In contrast, today's whiskey market is characterized by the following:
- Younger whiskeys and dropped age statements: Because it's become so popular, whiskey is being marketed younger and without age statements. Macallan is the latest, and most dramatic, distillery to eliminate age statements, but it's happened to so many bourbons it would be difficult to list them all. We are all paying more for less.
- Inflation and Over-Pricing: Whiskey prices in both the primary and secondary markets are through the roof. Limited releases and gimmicks abound to wrench every last dollar from the thirsty public. Price to quality ratios are completely out of whack, and the secondary market seems to have no ceiling for even recent whiskeys, which in turn drives up prices in the primary market from companies that see they are not realizing their full potential profit.
- Availability: Scarcity is now a huge issue. As distilleries run out of their glut whiskey, consumers suffer shortages, particularly of rye whiskeys lately, and people fight over each release of Pappy Van Winkle and the BTAC like it's this year's must-have Christmas gift.
- Gimmicks vs. Innovation
It seems that gimmicks have replaced innovation as the centerpiece of new whiskeys. We hear less about new techniques and more about the whiskey that went to space, was based on a replica or survived a natural disaster. Finishing was innovative when it first appeared, but now it's old hat, yet distilleries still crow every time they dump a whiskey into a wine barrel for two months. There are still vast areas of whiskey production that have yet to be explored (yeast anyone? corn varieties?), and while innovation still exists, the big ideas of the earlier period seem to have been replaced by gimmicks.
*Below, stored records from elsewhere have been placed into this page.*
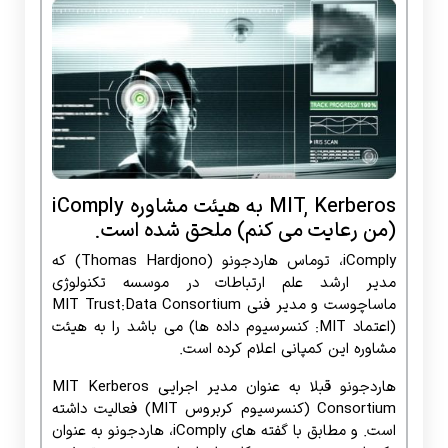
MIT, Kerberos به هیئت مشاوره iComply
(من رعایت می کنم) ملحق شده است.
iComply، توماس هاردجونو (Thomas Hardjono) که
مدیر ارشد علم ارتباطات در موسسه تکنولوژی
ماساچوست و مدیر فنی MIT Trust:Data Consortium
(اعتماد MIT: کنسرسیوم داده ها) می باشد را به هیئت
مشاوره این کمپانی اعلام کرده است.
هاردجونو قبلا به عنوان مدیر اجرایی MIT Kerberos
Consortium (کنسرسیوم کربروس MIT) فعالیت داشته
است. و مطابق با گفته های iComply، هاردجونو به عنوان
Now, I'm not saying there isn't great whiskey and even reasonably priced great whiskey on the market, but I do think there is much less of it. In part, whiskey is a victim of its own success, and there is just not enough to go around, but companies which are putting profit ahead of quality are also to blame. All of these factors have conspired to change the market and end the Golden Age.
Not all is lost though; there are a number of promising signs. Distilleries are increasing capacity and new distilleries open every day. Many of the new distilleries have put out some terrible stuff, but all it takes is a few gems to grow and thrive. I would guess that in ten to fifteen years, once all of this new whiskey, micro and macro alike, has had time to age, we may enter a Silver Age...and when we do, I'll be there.